Skin Autofluorescence: A Tool to Identify Type 2 Diabetic Patients at Risk for Developing Microvascular Complications

Esther G. Gerrits, MD1, Helen L. Lutgers, MD2, Nanne Kleefstra, MD1,,3, Reindert Graaff, MSc, PhD4, Klaas H. Groenier, PhD5, Andries J. Smit, MD, PhD2,,6, Rijk O. Gans, MD, PhD2,,6 and Henk J. Bilo, MD, PhD, FRCP1,,2,,6

Diabetes Centre, Isala Clinics, Zwolle, the Netherlands1
Department of Medicine, University Medical Centre Groningen, Groningen, the Netherlands2
Langerhans Medical Research Group, Zwolle, the Netherlands3
Department of Biomedical Engineering, University Medical Centre Groningen, Groningen, the Netherlands4
Department of General Practice, University Medical Centre Groningen and University of Groningen, Groningen, the Netherlands5
Department of Medicine, University of Groningen, Groningen, the Netherlands6

e.g.gerrits{at}isala.nl

ABSTRACT

Objective: Skin autofluorescence (AF) is a noninvasive measure of the level of tissue accumulation of advanced glycation endproducts, representing cumulative glycemic and oxidative stress. Recent studies have already shown a relationship between skin AF and diabetic complications, and its predictive value for total and cardiovascular mortality in type 2 diabetes mellitus.

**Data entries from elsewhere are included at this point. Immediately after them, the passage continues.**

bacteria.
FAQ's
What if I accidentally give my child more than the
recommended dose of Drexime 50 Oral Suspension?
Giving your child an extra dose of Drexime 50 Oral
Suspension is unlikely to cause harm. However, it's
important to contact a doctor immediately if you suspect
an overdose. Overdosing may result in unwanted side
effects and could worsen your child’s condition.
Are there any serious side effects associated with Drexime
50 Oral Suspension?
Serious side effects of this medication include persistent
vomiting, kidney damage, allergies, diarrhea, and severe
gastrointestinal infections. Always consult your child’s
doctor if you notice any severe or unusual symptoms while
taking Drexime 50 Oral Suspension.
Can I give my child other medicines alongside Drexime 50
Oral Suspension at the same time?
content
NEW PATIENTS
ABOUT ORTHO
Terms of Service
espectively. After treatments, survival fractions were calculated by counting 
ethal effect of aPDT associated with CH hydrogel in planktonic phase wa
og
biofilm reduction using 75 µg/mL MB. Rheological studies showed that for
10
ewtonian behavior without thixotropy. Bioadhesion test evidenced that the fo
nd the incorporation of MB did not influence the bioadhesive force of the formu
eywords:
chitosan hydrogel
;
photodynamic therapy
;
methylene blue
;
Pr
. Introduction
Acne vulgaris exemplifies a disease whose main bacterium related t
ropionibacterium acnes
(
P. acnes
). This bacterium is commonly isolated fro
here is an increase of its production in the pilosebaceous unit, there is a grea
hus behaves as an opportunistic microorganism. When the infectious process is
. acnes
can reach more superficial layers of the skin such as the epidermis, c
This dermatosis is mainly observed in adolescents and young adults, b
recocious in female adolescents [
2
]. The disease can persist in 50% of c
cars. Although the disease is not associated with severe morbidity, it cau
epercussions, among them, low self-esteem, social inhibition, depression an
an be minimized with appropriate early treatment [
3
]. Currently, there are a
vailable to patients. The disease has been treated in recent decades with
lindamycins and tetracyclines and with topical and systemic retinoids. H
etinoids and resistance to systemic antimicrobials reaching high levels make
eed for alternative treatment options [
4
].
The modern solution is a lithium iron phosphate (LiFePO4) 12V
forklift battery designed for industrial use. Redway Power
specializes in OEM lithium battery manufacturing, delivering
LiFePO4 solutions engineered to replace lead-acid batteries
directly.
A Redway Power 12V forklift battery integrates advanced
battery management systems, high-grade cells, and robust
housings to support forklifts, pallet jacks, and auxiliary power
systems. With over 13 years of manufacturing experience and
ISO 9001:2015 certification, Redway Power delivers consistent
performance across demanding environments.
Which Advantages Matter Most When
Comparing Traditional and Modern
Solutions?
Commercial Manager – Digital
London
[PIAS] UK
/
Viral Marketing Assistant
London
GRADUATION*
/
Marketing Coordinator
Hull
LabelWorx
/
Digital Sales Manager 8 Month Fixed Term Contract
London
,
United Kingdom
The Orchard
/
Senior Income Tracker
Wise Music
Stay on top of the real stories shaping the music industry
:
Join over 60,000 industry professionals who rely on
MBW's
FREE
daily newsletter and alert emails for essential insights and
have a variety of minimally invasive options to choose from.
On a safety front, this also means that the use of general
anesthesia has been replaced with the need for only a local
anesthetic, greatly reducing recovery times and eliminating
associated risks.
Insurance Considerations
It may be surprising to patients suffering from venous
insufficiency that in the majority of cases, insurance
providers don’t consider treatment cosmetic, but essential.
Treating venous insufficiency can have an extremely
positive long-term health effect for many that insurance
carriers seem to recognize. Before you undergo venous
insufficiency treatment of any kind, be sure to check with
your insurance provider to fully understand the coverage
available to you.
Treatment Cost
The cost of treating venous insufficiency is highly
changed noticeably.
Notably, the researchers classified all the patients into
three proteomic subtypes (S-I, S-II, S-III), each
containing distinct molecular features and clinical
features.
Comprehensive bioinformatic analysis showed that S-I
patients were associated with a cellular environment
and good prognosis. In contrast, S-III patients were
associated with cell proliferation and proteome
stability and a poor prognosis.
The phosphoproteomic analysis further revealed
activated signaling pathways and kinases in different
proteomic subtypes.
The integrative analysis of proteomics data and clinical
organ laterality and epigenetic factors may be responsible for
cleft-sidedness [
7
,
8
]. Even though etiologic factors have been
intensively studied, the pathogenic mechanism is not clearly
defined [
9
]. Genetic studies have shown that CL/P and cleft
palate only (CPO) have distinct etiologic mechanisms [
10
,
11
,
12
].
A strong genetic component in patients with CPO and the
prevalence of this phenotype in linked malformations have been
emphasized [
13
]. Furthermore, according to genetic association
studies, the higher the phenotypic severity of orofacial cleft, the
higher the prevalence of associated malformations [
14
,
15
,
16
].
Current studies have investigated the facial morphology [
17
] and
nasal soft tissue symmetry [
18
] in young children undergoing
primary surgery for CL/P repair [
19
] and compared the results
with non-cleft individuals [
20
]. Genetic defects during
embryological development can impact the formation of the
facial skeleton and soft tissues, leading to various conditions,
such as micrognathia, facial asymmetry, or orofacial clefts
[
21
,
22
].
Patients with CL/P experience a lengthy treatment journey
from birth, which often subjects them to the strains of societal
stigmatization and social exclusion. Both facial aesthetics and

Our aim was to investigate the predictive value of skin AF for the development of microvascular complications in type 2 diabetes mellitus.

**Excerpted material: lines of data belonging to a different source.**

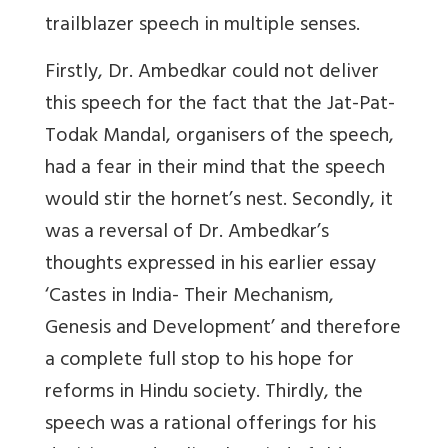
trailblazer speech in multiple senses.
Firstly, Dr. Ambedkar could not deliver
this speech for the fact that the Jat-Pat-
Todak Mandal, organisers of the speech,
had a fear in their mind that the speech
would stir the hornet’s nest. Secondly, it
was a reversal of Dr. Ambedkar’s
thoughts expressed in his earlier essay
‘Castes in India- Their Mechanism,
Genesis and Development’ and therefore
a complete full stop to his hope for
reforms in Hindu society. Thirdly, the
speech was a rational offerings for his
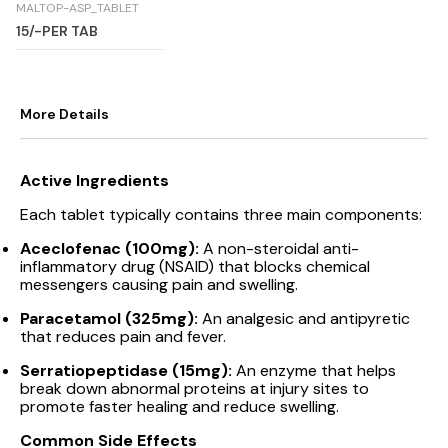
MALTOP-ASP_TABLET
15/-PER TAB
More Details
Active Ingredients
Each tablet typically contains three main components:
Aceclofenac (100mg):
A non-steroidal anti-
inflammatory drug (NSAID) that blocks chemical
messengers causing pain and swelling.
Paracetamol (325mg):
An analgesic and antipyretic
that reduces pain and fever.
Serratiopeptidase (15mg):
An enzyme that helps
break down abnormal proteins at injury sites to
promote faster healing and reduce swelling.
Common Side Effects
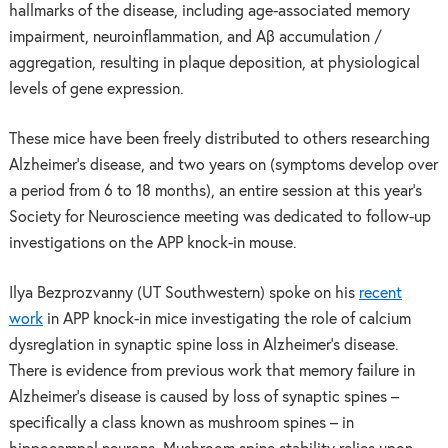
hallmarks of the disease, including age-associated memory
impairment, neuroinflammation, and Aβ accumulation /
aggregation, resulting in plaque deposition, at physiological
levels of gene expression.
These mice have been freely distributed to others researching
Alzheimer’s disease, and two years on (symptoms develop over
a period from 6 to 18 months), an entire session at this year’s
Society for Neuroscience meeting was dedicated to follow-up
investigations on the APP knock-in mouse.
Ilya Bezprozvanny (UT Southwestern) spoke on his
recent
work
in APP knock-in mice investigating the role of calcium
dysreglation in synaptic spine loss in Alzheimer’s disease.
There is evidence from previous work that memory failure in
Alzheimer’s disease is caused by loss of synaptic spines –
specifically a class known as mushroom spines – in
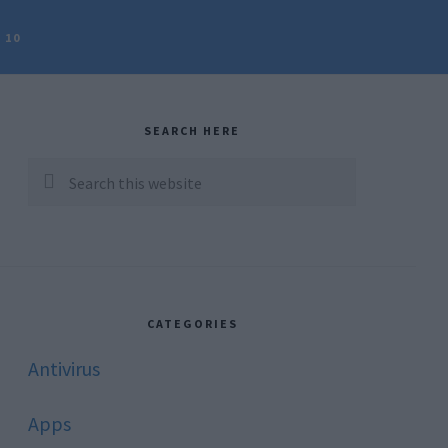
 10
rimary
idebar
SEARCH HERE
Search
this
website
CATEGORIES
Antivirus
Apps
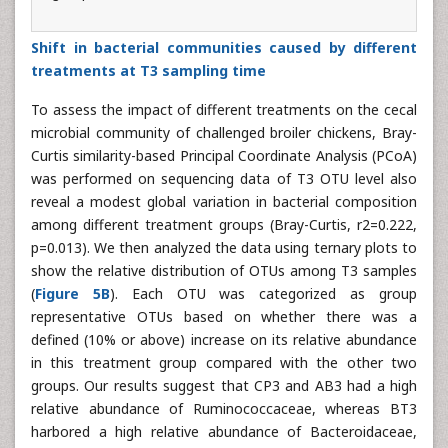
Shift in bacterial communities caused by different
treatments at T3 sampling time
To assess the impact of different treatments on the cecal
microbial community of challenged broiler chickens, Bray-
Curtis similarity-based Principal Coordinate Analysis (PCoA)
was performed on sequencing data of T3 OTU level also
reveal a modest global variation in bacterial composition
among different treatment groups (Bray-Curtis, r2=0.222,
p=0.013). We then analyzed the data using ternary plots to
show the relative distribution of OTUs among T3 samples
(
Figure 5B
). Each OTU was categorized as group
representative OTUs based on whether there was a
defined (10% or above) increase on its relative abundance
in this treatment group compared with the other two
groups. Our results suggest that CP3 and AB3 had a high
relative abundance of Ruminococcaceae, whereas BT3
harbored a high relative abundance of Bacteroidaceae,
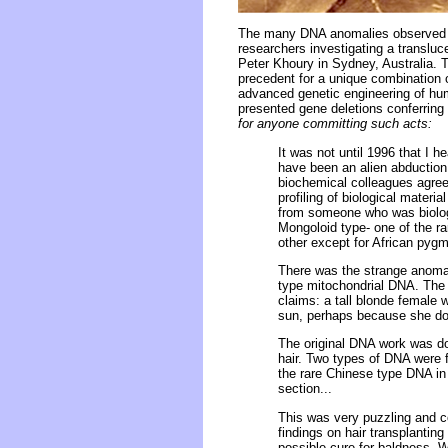
The many DNA anomalies observed a
researchers investigating a transluce
Peter Khoury in Sydney, Australia. Th
precedent for a unique combination 
advanced genetic engineering of hum
presented gene deletions conferring
for anyone committing such acts:
It was not until 1996 that I
have been an alien abduction 
biochemical colleagues agree
profiling of biological mater
from someone who was biologi
Mongoloid type- one of the r
other except for African pygm
There was the strange anomaly
type mitochondrial DNA. The 
claims: a tall blonde female 
sun, perhaps because she does
The original DNA work was don
hair. Two types of DNA were 
the rare Chinese type DNA in 
section...
This was very puzzling and co
findings on hair transplantin
possible cure for baldness. 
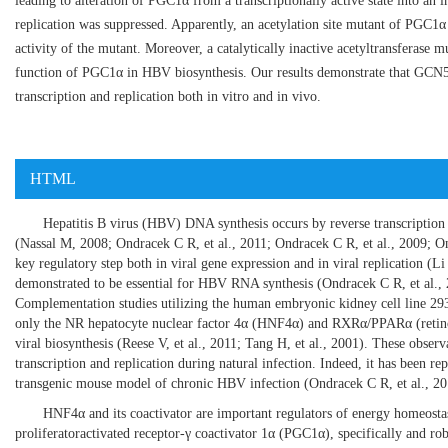
leading to alteration of PGC1α from a transcriptionally active state into an 
replication was suppressed. Apparently, an acetylation site mutant of PGC1α
activity of the mutant. Moreover, a catalytically inactive acetyltransferase m
function of PGC1α in HBV biosynthesis. Our results demonstrate that GCN5,
transcription and replication both in vitro and in vivo.
HTML
Hepatitis B virus (HBV) DNA synthesis occurs by reverse transcripti
(
Nassal M, 2008
;
Ondracek C R, et al., 2011
;
Ondracek C R, et al., 2009
;
On
key regulatory step both in viral gene expression and in viral replication (
Li
demonstrated to be essential for HBV RNA synthesis (
Ondracek C R, et al.,
Complementation studies utilizing the human embryonic kidney cell line 293
only the NR hepatocyte nuclear factor 4α (HNF4α) and RXRα/PPARα (retinoid
viral biosynthesis (
Reese V, et al., 2011
;
Tang H, et al., 2001
). These observ
transcription and replication during natural infection. Indeed, it has been
transgenic mouse model of chronic HBV infection (
Ondracek C R, et al., 2
HNF4α and its coactivator are important regulators of energy homeostasi
proliferatoractivated receptor-γ coactivator 1α (PGC1α), specifically and ro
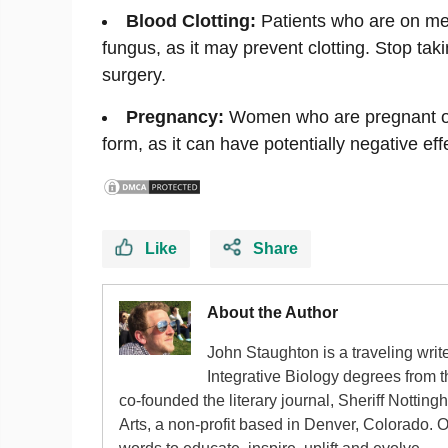
Blood Clotting:
Patients who are on med
fungus, as it may prevent clotting. Stop ta
surgery.
Pregnancy:
Women who are pregnant or 
form, as it can have potentially negative ef
Like
Share
About the Author
John Staughton is a traveling writ
Integrative Biology degrees from 
co-founded the literary journal, Sheriff Nottin
Arts, a non-profit based in Denver, Colorado. 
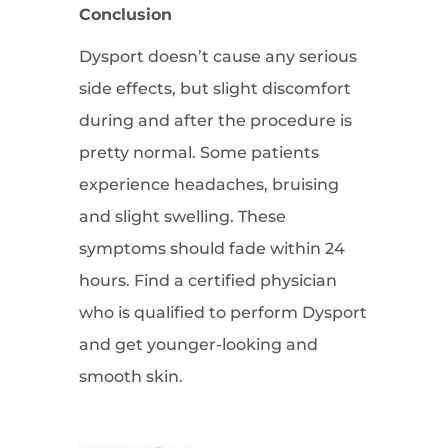
Conclusion
Dysport doesn’t cause any serious
side effects, but slight discomfort
during and after the procedure is
pretty normal. Some patients
experience headaches, bruising
and slight swelling. These
symptoms should fade within 24
hours. Find a certified physician
who is qualified to perform Dysport
and get younger-looking and
smooth skin.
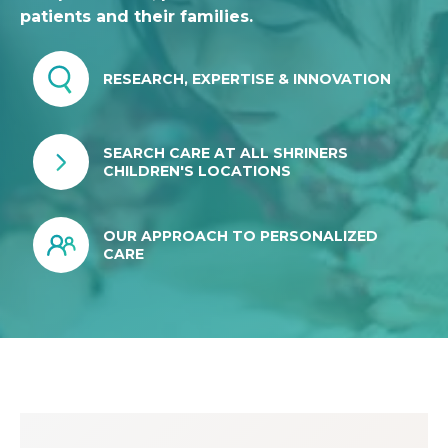
patients and their families.
RESEARCH, EXPERTISE & INNOVATION
SEARCH CARE AT ALL SHRINERS
CHILDREN'S LOCATIONS
OUR APPROACH TO PERSONALIZED
CARE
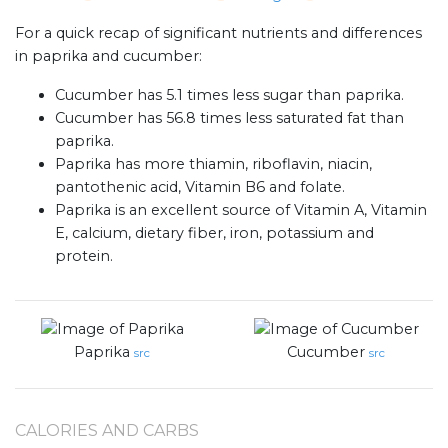
For a quick recap of significant nutrients and differences
in paprika and cucumber:
Cucumber has 5.1 times less sugar than paprika.
Cucumber has 56.8 times less saturated fat than
paprika.
Paprika has more thiamin, riboflavin, niacin,
pantothenic acid, Vitamin B6 and folate.
Paprika is an excellent source of Vitamin A, Vitamin
E, calcium, dietary fiber, iron, potassium and
protein.
Paprika
Cucumber
src
src
CALORIES AND CARBS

Research Design and Methods: At baseline, skin AF of 973 well-controlled type 2 diabetes patients was noninvasively measured with an AF reader. The aggregate clinical outcome was defined as the development of any diabetes associated microvascular complication of 881 surviving patients which was assessed at baseline and at the end of follow-up. Single endpoints were the development of diabetes associated retinopathy, neuropathy and (micro) albuminuria.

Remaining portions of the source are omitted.